> **How to complete this task**
How many of the lines below contain the word "blue", with case counting? Reply with the number alone.

> **Available data**
-*-

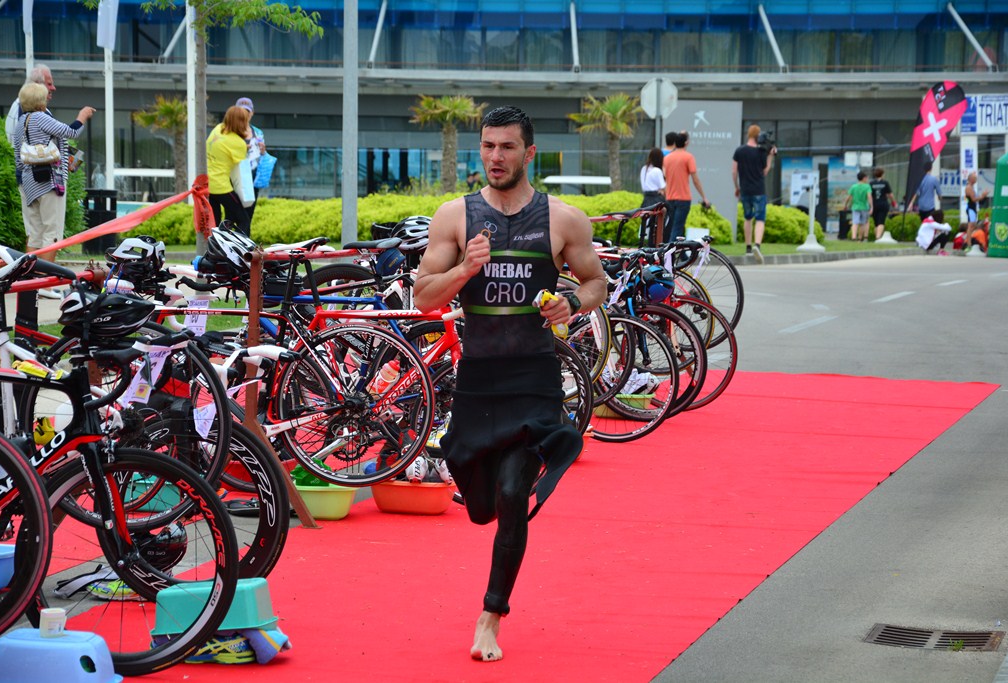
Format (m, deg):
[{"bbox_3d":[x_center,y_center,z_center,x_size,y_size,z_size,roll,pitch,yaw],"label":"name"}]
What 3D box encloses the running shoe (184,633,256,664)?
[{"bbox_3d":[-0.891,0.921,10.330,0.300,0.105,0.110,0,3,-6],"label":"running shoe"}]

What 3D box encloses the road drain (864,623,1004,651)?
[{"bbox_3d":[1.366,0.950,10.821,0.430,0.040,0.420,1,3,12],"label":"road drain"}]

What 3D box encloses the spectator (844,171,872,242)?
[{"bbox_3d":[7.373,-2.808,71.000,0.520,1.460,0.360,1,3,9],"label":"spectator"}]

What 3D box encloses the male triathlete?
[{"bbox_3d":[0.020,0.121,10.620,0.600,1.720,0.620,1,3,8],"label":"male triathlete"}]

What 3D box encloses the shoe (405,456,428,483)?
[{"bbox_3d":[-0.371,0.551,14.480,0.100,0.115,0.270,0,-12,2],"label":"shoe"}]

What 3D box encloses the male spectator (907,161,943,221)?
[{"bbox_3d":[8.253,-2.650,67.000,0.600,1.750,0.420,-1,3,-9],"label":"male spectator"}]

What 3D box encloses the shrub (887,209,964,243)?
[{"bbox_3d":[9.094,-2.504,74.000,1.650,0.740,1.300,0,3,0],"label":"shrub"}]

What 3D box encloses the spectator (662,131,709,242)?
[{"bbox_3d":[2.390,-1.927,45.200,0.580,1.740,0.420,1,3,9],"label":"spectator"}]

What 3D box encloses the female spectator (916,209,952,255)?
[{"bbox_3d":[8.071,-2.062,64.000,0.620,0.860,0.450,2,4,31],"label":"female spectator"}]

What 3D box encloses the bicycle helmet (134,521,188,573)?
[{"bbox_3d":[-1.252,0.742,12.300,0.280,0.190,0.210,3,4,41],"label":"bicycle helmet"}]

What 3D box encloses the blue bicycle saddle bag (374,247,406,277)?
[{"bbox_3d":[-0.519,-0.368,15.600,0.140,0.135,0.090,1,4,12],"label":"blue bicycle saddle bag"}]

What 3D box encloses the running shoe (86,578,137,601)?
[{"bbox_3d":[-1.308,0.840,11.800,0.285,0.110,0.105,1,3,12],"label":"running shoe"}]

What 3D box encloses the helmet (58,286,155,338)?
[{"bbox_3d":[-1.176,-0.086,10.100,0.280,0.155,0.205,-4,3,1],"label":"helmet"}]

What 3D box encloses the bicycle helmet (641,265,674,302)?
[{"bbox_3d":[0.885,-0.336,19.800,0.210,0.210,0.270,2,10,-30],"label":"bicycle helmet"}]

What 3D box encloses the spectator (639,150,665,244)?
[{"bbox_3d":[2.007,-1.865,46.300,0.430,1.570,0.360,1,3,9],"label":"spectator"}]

-*-

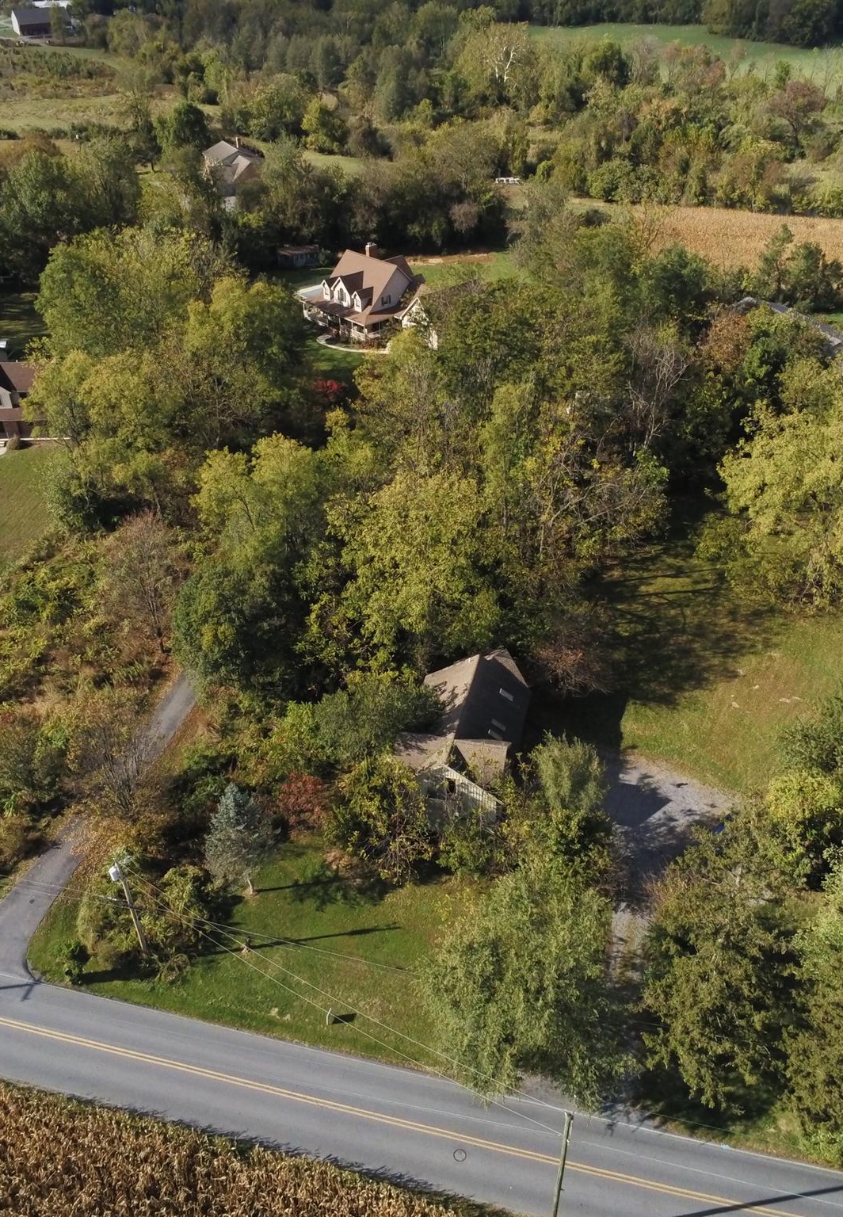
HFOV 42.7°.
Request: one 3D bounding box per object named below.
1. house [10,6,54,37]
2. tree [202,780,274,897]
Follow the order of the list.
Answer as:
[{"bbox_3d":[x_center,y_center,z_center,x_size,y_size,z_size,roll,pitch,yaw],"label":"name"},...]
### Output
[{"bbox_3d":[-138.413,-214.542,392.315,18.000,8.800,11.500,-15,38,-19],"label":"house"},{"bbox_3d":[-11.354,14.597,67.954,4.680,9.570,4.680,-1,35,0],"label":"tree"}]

-*-

> **Response area**
2